キャリア形成に必要な学習や体験に限られた制度ですが、休職期間が長く設定されているのが特徴的です。
自費で海外留学する場合は最長2年、配偶者の海外赴任・留学同行は最長5年の休暇期間が与えられます。
休職中は基本的に無給となりますが、社会保険の本人負担分が会社から支給されます。
自費で海外留学をする場合は初期費用として最大50万円が支給されるのも特徴的といえるでしょう。
さらに2017年からは「休職キャリアプラス制度」が導入されました。
配偶者の海外赴任の同行の場合、復職まで長期間ブランクが生まれるため週2日のテレワークを実施するものです。
もちろん在宅ワークや研修費用の補助もしてくれます。
育児や介護で休職する場合にも適用され、休職した社員が職場に復帰しやすい制度となっています。
サバティカル休暇で心身ともにリラックスしよう
サバティカル休暇は企業と社員どちらにもメリットのある長期休暇制度です。
日本は高度経済成長期から働くことに重点を置いた生活スタイルが浸透していましたが、近年ではそれが崩れつつあります。
働くことばかりを重視しているとワークライフバランスが崩れ、心と体が壊れてしまったり、家庭に亀裂が入ったりします。
働き方改革として様々な制度が整備される中で、サバティカル休暇も少しずつ重要性を増してくるでしょう。
キャリアアップを目的としていても、まずは心身が癒されなければ行動できません。
特に女性は結婚や出産・育児などのライフイベントが多いため、こういった制度があると安心できます。
転職相談は転職エージェントを活用しよう
サバティカル休暇は心身の健康と将来的なキャリア形成を守るために必要な制度といえます。

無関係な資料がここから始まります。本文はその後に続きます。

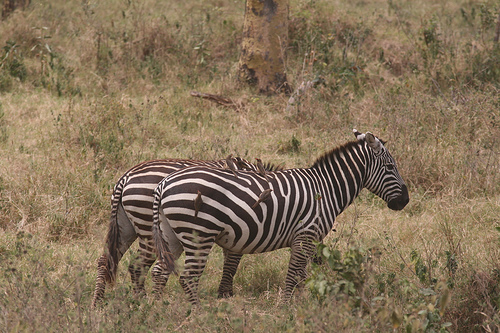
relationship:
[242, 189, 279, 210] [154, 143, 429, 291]
bird on zebra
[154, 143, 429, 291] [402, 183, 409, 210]
zebra has nose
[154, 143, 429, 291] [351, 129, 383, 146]
zebra has ears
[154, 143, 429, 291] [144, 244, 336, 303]
zebra has legs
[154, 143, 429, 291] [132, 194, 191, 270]
zebra has tail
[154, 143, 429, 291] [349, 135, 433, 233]
zebra has head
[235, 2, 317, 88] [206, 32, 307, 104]
tree has trunk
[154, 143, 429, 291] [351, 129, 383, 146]
zebra has ear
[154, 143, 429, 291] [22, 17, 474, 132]
zebra in field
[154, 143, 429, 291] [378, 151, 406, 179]
zebra has eye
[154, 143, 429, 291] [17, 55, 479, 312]
zebra in meadow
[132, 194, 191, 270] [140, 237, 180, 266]
tail has tuft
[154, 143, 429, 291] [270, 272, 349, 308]
zebra has feet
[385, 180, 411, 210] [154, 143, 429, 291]
nose on zebra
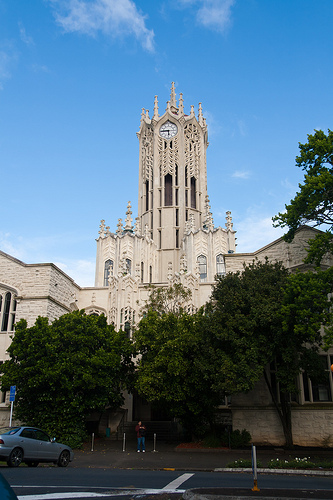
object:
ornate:
[135, 79, 211, 186]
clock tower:
[136, 81, 210, 282]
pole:
[153, 433, 157, 451]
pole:
[121, 432, 126, 451]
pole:
[89, 432, 94, 450]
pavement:
[46, 440, 332, 470]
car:
[0, 425, 73, 469]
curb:
[74, 464, 332, 478]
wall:
[225, 228, 332, 453]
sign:
[10, 384, 16, 404]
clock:
[158, 119, 178, 143]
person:
[133, 419, 147, 455]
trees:
[0, 306, 138, 451]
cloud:
[49, 0, 166, 61]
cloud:
[225, 164, 254, 184]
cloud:
[233, 178, 329, 256]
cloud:
[0, 220, 95, 290]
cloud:
[157, 0, 238, 39]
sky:
[0, 0, 332, 288]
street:
[1, 466, 332, 499]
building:
[0, 80, 332, 445]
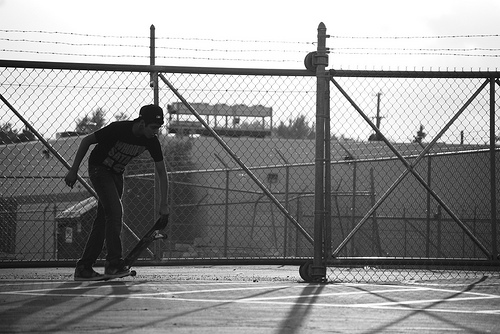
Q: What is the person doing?
A: Skateboarding.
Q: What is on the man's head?
A: A hat.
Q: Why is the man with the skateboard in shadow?
A: The sun is not overhead, but probably low on the horizon.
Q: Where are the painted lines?
A: On the black top of the yard..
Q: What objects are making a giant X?
A: Metal bars, criss-crossing a chain link fence.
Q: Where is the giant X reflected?
A: In shadow, on the ground.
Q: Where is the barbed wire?
A: Overtopping the metal gates, supporting the chain links.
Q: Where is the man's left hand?
A: Supporting the tip of the skate board.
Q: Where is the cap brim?
A: Above the neck of the skateboarder.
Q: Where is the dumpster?
A: Near the left side of the building that is beyond the series of fences.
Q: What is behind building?
A: Trees.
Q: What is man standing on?
A: Skateboard.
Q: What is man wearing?
A: Shirt and jeans.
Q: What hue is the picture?
A: Black and white.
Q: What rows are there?
A: Three.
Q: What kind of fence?
A: Sliding.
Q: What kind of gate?
A: Chain link.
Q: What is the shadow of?
A: Fence.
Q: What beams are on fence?
A: Support.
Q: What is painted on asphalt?
A: Lines.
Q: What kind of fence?
A: Chain link.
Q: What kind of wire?
A: Barbed.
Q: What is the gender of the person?
A: Male.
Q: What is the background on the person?
A: Wire-mesh fence.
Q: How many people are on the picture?
A: One.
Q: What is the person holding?
A: Skate board.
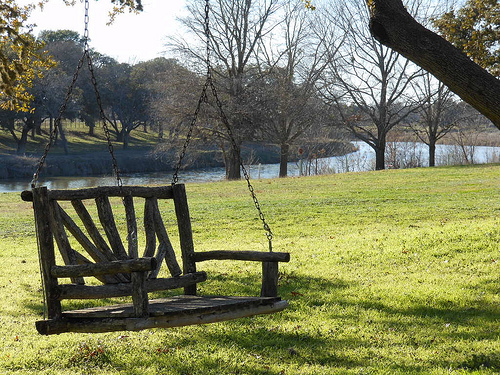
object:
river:
[0, 137, 499, 192]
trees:
[0, 1, 60, 115]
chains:
[31, 0, 122, 189]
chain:
[172, 0, 273, 250]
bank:
[0, 139, 357, 176]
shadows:
[301, 277, 418, 374]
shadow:
[470, 272, 500, 375]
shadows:
[43, 267, 335, 324]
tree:
[414, 86, 447, 169]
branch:
[366, 0, 499, 127]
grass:
[339, 291, 481, 364]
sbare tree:
[184, 0, 321, 175]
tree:
[40, 62, 67, 138]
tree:
[96, 72, 150, 147]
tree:
[136, 59, 183, 139]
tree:
[470, 0, 500, 59]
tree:
[308, 0, 445, 170]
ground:
[147, 171, 207, 372]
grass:
[0, 256, 35, 373]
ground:
[2, 190, 26, 355]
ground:
[354, 247, 470, 372]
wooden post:
[22, 182, 186, 200]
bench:
[20, 182, 289, 330]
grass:
[319, 215, 387, 259]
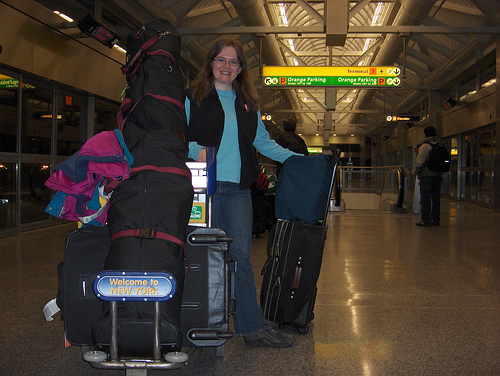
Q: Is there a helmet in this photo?
A: No, there are no helmets.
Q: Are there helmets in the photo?
A: No, there are no helmets.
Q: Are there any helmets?
A: No, there are no helmets.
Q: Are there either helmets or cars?
A: No, there are no helmets or cars.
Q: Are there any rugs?
A: No, there are no rugs.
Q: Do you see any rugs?
A: No, there are no rugs.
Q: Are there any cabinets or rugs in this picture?
A: No, there are no rugs or cabinets.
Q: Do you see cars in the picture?
A: No, there are no cars.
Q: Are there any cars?
A: No, there are no cars.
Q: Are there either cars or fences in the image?
A: No, there are no cars or fences.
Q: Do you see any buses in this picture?
A: No, there are no buses.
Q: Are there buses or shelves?
A: No, there are no buses or shelves.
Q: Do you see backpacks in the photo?
A: Yes, there is a backpack.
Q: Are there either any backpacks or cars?
A: Yes, there is a backpack.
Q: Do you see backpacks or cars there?
A: Yes, there is a backpack.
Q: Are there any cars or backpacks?
A: Yes, there is a backpack.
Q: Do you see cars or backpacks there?
A: Yes, there is a backpack.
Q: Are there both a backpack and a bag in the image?
A: Yes, there are both a backpack and a bag.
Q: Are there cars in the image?
A: No, there are no cars.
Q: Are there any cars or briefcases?
A: No, there are no cars or briefcases.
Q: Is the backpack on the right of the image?
A: Yes, the backpack is on the right of the image.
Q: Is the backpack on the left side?
A: No, the backpack is on the right of the image.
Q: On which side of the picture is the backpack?
A: The backpack is on the right of the image.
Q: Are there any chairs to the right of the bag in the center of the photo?
A: No, there is a backpack to the right of the bag.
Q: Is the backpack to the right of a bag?
A: Yes, the backpack is to the right of a bag.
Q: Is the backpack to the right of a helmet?
A: No, the backpack is to the right of a bag.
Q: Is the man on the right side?
A: Yes, the man is on the right of the image.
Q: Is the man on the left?
A: No, the man is on the right of the image.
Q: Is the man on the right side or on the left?
A: The man is on the right of the image.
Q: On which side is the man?
A: The man is on the right of the image.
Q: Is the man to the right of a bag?
A: Yes, the man is to the right of a bag.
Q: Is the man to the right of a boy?
A: No, the man is to the right of a bag.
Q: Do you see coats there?
A: Yes, there is a coat.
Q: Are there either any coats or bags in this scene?
A: Yes, there is a coat.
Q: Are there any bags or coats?
A: Yes, there is a coat.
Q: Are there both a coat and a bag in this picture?
A: Yes, there are both a coat and a bag.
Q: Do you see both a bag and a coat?
A: Yes, there are both a coat and a bag.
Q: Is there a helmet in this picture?
A: No, there are no helmets.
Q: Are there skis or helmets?
A: No, there are no helmets or skis.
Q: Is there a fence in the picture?
A: No, there are no fences.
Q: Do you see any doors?
A: Yes, there is a door.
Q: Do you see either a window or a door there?
A: Yes, there is a door.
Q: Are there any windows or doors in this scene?
A: Yes, there is a door.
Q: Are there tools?
A: No, there are no tools.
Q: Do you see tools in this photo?
A: No, there are no tools.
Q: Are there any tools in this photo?
A: No, there are no tools.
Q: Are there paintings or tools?
A: No, there are no tools or paintings.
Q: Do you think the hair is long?
A: Yes, the hair is long.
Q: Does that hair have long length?
A: Yes, the hair is long.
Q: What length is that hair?
A: The hair is long.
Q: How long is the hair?
A: The hair is long.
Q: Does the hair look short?
A: No, the hair is long.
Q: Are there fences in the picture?
A: No, there are no fences.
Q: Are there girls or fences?
A: No, there are no fences or girls.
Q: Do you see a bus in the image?
A: No, there are no buses.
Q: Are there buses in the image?
A: No, there are no buses.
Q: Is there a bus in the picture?
A: No, there are no buses.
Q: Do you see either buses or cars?
A: No, there are no buses or cars.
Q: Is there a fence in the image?
A: No, there are no fences.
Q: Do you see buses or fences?
A: No, there are no fences or buses.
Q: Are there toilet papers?
A: No, there are no toilet papers.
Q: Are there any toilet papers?
A: No, there are no toilet papers.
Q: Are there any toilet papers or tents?
A: No, there are no toilet papers or tents.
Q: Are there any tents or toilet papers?
A: No, there are no toilet papers or tents.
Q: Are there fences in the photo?
A: No, there are no fences.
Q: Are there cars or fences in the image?
A: No, there are no fences or cars.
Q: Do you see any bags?
A: Yes, there is a bag.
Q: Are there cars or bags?
A: Yes, there is a bag.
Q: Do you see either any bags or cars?
A: Yes, there is a bag.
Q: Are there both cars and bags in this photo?
A: No, there is a bag but no cars.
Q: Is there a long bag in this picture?
A: Yes, there is a long bag.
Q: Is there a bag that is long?
A: Yes, there is a bag that is long.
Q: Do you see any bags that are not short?
A: Yes, there is a long bag.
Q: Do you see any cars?
A: No, there are no cars.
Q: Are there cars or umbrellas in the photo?
A: No, there are no cars or umbrellas.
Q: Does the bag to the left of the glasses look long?
A: Yes, the bag is long.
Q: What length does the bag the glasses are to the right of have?
A: The bag has long length.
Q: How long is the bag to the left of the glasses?
A: The bag is long.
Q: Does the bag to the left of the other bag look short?
A: No, the bag is long.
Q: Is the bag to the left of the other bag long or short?
A: The bag is long.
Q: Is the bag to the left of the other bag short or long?
A: The bag is long.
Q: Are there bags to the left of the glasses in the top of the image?
A: Yes, there is a bag to the left of the glasses.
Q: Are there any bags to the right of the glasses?
A: No, the bag is to the left of the glasses.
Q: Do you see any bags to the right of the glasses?
A: No, the bag is to the left of the glasses.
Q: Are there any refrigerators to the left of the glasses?
A: No, there is a bag to the left of the glasses.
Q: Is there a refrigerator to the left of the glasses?
A: No, there is a bag to the left of the glasses.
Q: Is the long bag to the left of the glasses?
A: Yes, the bag is to the left of the glasses.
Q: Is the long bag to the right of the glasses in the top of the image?
A: No, the bag is to the left of the glasses.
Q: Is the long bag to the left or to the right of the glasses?
A: The bag is to the left of the glasses.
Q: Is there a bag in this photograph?
A: Yes, there is a bag.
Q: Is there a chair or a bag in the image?
A: Yes, there is a bag.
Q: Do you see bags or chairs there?
A: Yes, there is a bag.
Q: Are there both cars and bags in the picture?
A: No, there is a bag but no cars.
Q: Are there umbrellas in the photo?
A: No, there are no umbrellas.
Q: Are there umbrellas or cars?
A: No, there are no umbrellas or cars.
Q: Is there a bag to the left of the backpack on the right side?
A: Yes, there is a bag to the left of the backpack.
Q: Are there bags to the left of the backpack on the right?
A: Yes, there is a bag to the left of the backpack.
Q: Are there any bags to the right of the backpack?
A: No, the bag is to the left of the backpack.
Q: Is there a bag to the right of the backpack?
A: No, the bag is to the left of the backpack.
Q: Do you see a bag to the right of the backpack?
A: No, the bag is to the left of the backpack.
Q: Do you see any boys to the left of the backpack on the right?
A: No, there is a bag to the left of the backpack.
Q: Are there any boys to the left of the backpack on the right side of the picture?
A: No, there is a bag to the left of the backpack.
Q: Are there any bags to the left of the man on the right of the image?
A: Yes, there is a bag to the left of the man.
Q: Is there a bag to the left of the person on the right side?
A: Yes, there is a bag to the left of the man.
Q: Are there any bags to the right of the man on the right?
A: No, the bag is to the left of the man.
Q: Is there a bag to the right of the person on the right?
A: No, the bag is to the left of the man.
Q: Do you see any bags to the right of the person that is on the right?
A: No, the bag is to the left of the man.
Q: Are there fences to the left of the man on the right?
A: No, there is a bag to the left of the man.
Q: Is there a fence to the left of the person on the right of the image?
A: No, there is a bag to the left of the man.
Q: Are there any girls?
A: No, there are no girls.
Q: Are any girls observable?
A: No, there are no girls.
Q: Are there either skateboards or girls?
A: No, there are no girls or skateboards.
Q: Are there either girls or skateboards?
A: No, there are no girls or skateboards.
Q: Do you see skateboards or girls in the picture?
A: No, there are no girls or skateboards.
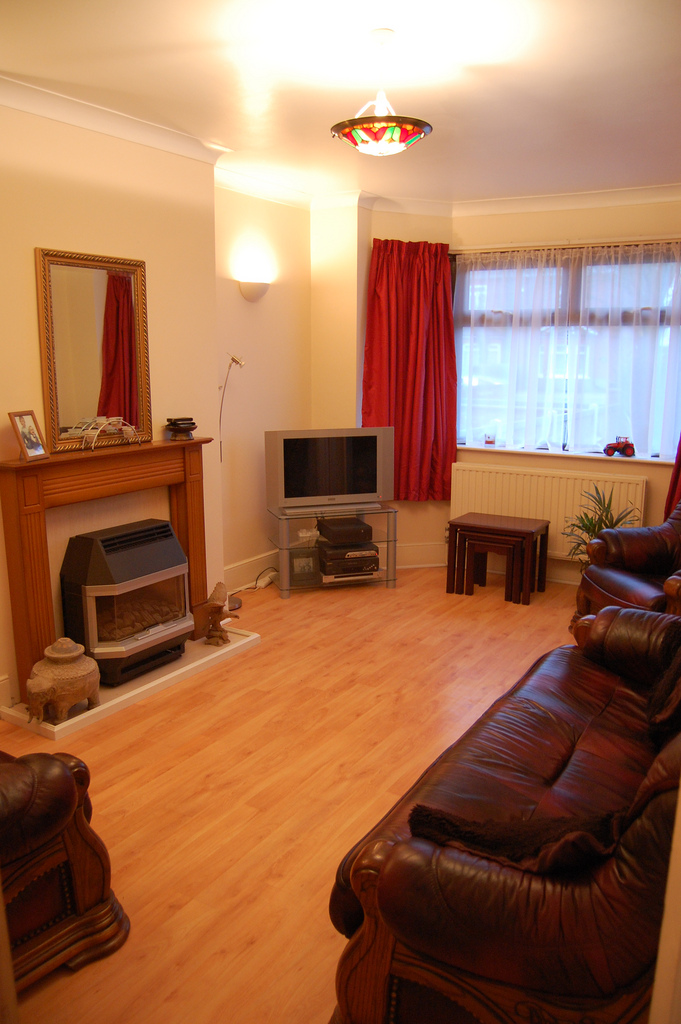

しかし、まだまだ浸透していない制度で、サバティカル休暇のある企業を探すことは難しいのが事実です。
そんなサバティカル休暇を導入している企業を探して転職活動を行っている時に利用したいのが転職エージェントです。
転職エージェントは希望条件に合わせた求人の紹介をしてくれます。
時にはネットで探しても出てこない貴重な非公開求人を紹介してくれることもあります。
まずはサバティカル休暇を導入している企業の情報を得て、自分の強みを活かせるのがどの企業か見極めてみましょう。
まとめ
サバティカル休暇は欧米企業から日本企業に伝わった長期休暇制度です。
単に心身の健康を守るだけでなく、今後のキャリア形成に必要なスキルアップのために利用することができます。
まだ日本では馴染みの浅い制度ではありますが、導入企業も増加しています。
転職活動をする際は企業選びのポイントの1つにしてみるのもおすすめです。